Other leagues push back on House settlement
In the leadup to the May 23 settlement approval, other non-power conferences also pushed back because they said their interests were not represented in settlement talks and the damages model disproportionately affects schools outside power leagues.
Conferences learned earlier in May that they would be on the hook for the bill, sources said. They also received a memo in the days leading up to the settlement laying out the financial breakdown, according to sources. Some 60% of the $1.6 billion that falls to conferences will come from leagues outside the Power Five fraternity and 40% will fall to power leagues.
That breakdown spurred Big East Commissioner Val Ackerman to voice what she termed “strong objections” to the proposed damages framework in recent emails to NCAA President Charlie Baker and his legal counsel.
In her May 18 memo, a copy of which was obtained by On3, Ackerman wrote: “The liability of the 22 non-FBS conferences (including the Big East) under the proposed formula appears disproportionately high, particularly because the primary beneficiaries of the NIL ‘back pay’ amounts are expected to be FBS football players.”

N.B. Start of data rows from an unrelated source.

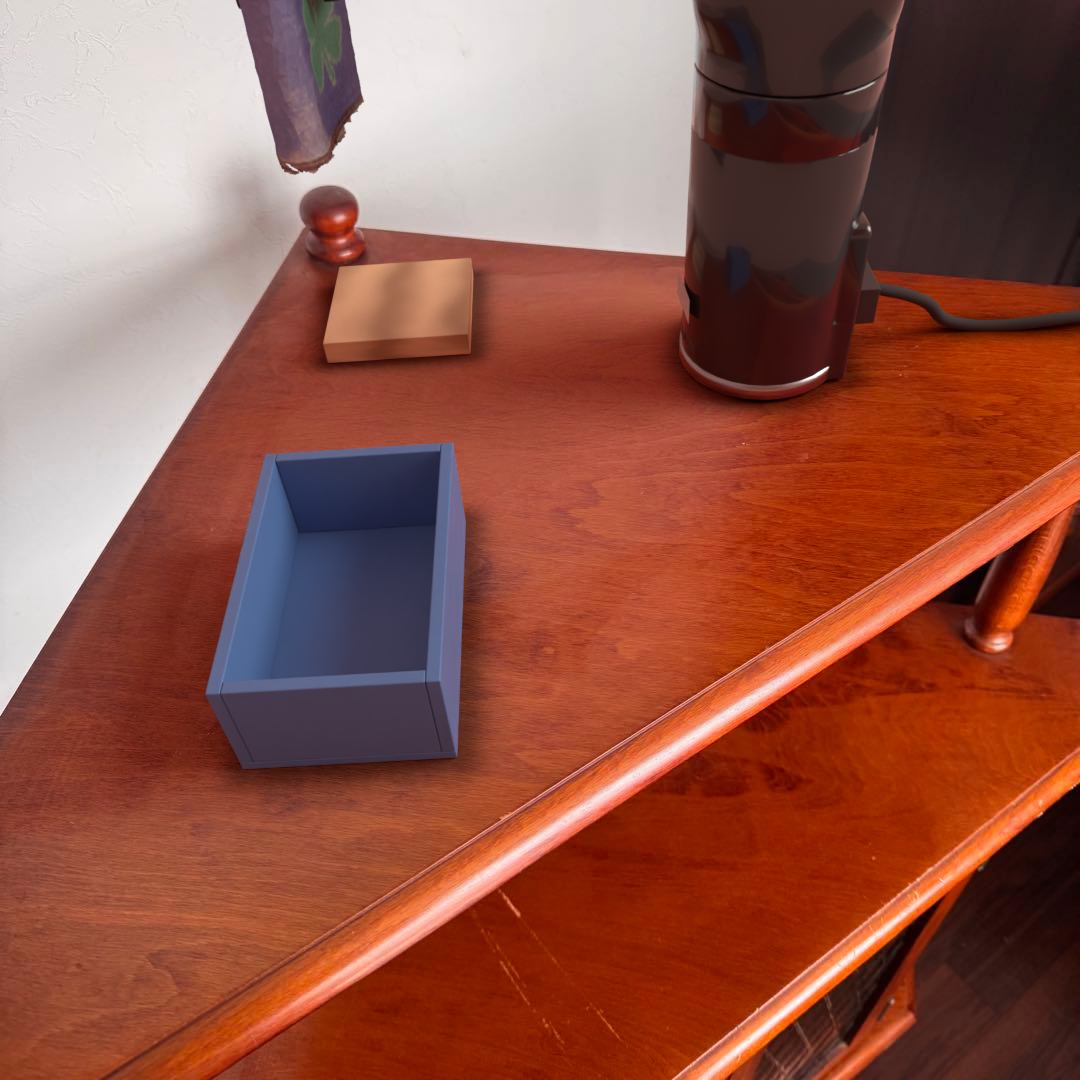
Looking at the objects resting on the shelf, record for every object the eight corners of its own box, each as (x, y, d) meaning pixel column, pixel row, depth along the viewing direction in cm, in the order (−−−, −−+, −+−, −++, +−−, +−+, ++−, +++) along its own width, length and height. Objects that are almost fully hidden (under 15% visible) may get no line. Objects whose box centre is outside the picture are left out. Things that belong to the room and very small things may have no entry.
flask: (324, 176, 46) (262, -91, 39) (263, 177, 47) (190, -88, 39) (372, 93, 53) (326, -151, 45) (317, 94, 53) (263, -147, 45)
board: (473, 276, 69) (471, 257, 68) (470, 354, 63) (467, 334, 62) (343, 285, 70) (339, 266, 68) (327, 363, 63) (322, 343, 62)
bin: (466, 522, 53) (453, 441, 49) (457, 757, 43) (440, 680, 39) (291, 532, 53) (264, 453, 49) (242, 769, 43) (204, 694, 39)
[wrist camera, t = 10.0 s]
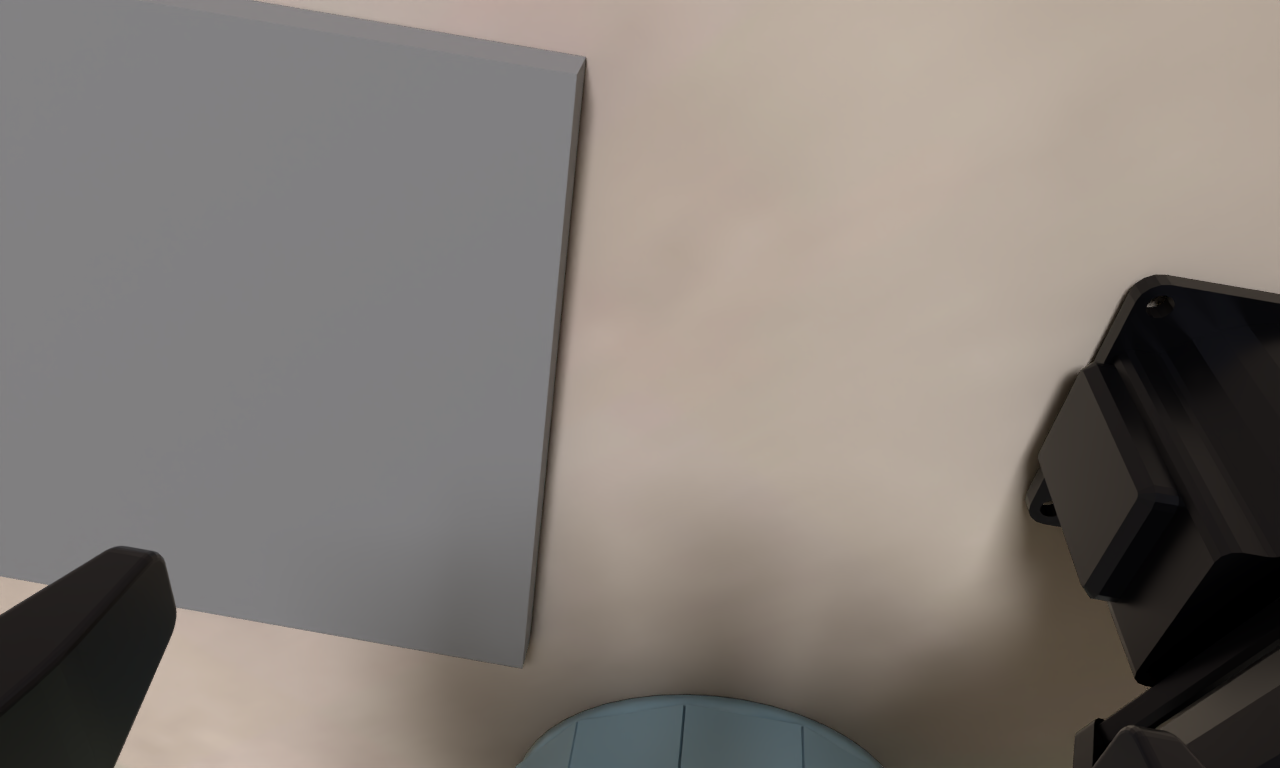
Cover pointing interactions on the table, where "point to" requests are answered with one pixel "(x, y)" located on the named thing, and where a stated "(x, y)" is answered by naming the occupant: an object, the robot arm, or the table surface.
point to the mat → (283, 311)
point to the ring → (693, 737)
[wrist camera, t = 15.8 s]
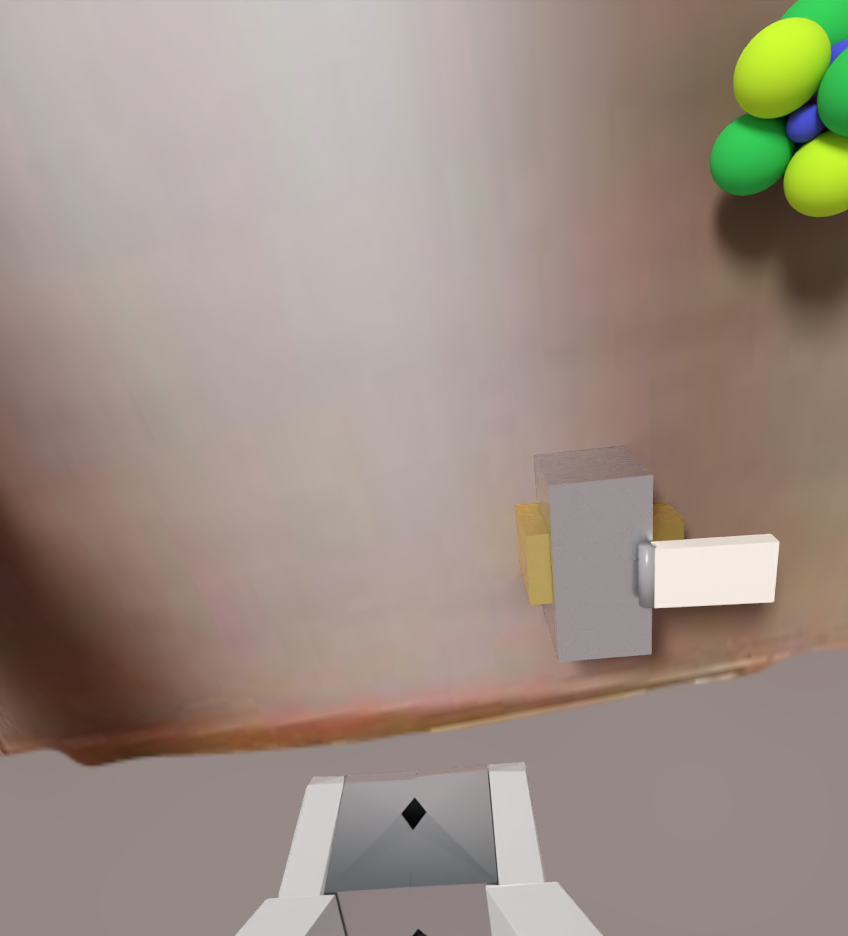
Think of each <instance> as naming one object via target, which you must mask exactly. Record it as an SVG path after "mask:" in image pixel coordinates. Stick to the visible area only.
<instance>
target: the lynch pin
mask: <svg viewBox="0 0 848 936" xmlns="http://www.w3.org/2000/svg"><path fill="white" fill-rule="evenodd" d="M515 509H516V522H517V536H518V549H519V562H520V570H521V573H522V577H523V581H524V585H525V588H526V592H527V596H528V600H529V603H530V605H540V604H551V603H553V590H552V572H551V554H550V537H549V532H548V529H547V527H546V524H545V522H544V519H543V517H542V515H541V512H540V510H539V507H538V505H537V503H529V504H519V505H515ZM670 540H684V519H683V518H682V517H681V516H680V515H679V514H678V513H677V512H676V511H675V510H674V509H673V508H672V507H671V506H670V505H669V504H668V503H659V504H653V542H655V541H670Z"/></svg>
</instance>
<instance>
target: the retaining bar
mask: <svg viewBox="0 0 848 936" xmlns="http://www.w3.org/2000/svg"><path fill="white" fill-rule="evenodd" d="M778 551H779V541H778V540H777V539H776V538H775V537H774V536H773V535H772V534H762V535H746V536H731V537H716V538H701V539H685V540H670V541H655V542H643V543H640V544H639V605H640V606H641V607H643V608H669V607H688V606H708V605H728V604H747V603H767V602H774V596H775V584H776V573H777V562H778Z"/></svg>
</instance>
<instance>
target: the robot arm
mask: <svg viewBox="0 0 848 936" xmlns="http://www.w3.org/2000/svg"><path fill="white" fill-rule="evenodd" d="M488 770H489V774H488ZM489 780H490V782H489ZM490 790H491V791H490ZM235 936H604V935H603V934H602V933H601V931H600V930H599V929H598V928H597V927H596V926H595V924H594V923H593V922H592V921H591V919H589V917H588V916H587V915H586V913H585V912H584V911H583V910H582V909H581V908H580V906H579V905H578V904H577V903H576V902H575V900H574V899H573V898H572V897H571V895H570V894H569V893H568V892H567V891H566V889H565V888H564V887H563V886H562V885H561V883H560V882H547V881H546V875H545V869H544V864H543V857H542V852H541V846H540V840H539V834H538V829H537V823H536V817H535V811H534V806H533V800H532V794H531V788H530V782H529V776H528V772H527V767H526V766H525V764H524V762H519V763H507V764H493V765H489V768H488V766H487V765H477V766H465V767H454V768H442V769H431V770H419V771H418V772H397V773H375V774H374V773H373V774H350V775H343V776H342V775H341V776H321V777H313V778H312V779H311V781H310V783H309V784H308V786H307V788H306V791H305V795H304V800H303V803H302V807H301V811H300V814H299V818H298V822H297V826H296V830H295V834H294V838H293V841H292V846H291V849H290V853H289V857H288V860H287V865H286V868H285V872H284V876H283V880H282V884H281V888H280V891H279V895H278V897H277V898H266V900H265V901H264V902H263V903H262V904H261V906H260V907H259V908H258V909H257V910H256V911H255V912H254V913H253V915H252V916H251V917H250V918H249V919H248V920H247V922H246V923H245V924H244V925H243V926H242V927H241V929H240V930H239V931H238V932H237V933H236V935H235Z"/></svg>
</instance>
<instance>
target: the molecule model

Plus, the damages model prompted the group of 22 commissioners outside the FBS ranks to propose an alternate damages framework, which would have shifted the percentage of the damages bill that falls to power leagues to nearly 60%. The proposal went nowhere fast.
“We have not been involved in the settlement negotiations or damage allocation modeling and learned of the settlement status two weeks ago,” read the letter from the 22 commissioners sent to several NCAA governing boards, a copy of which was obtained by On3.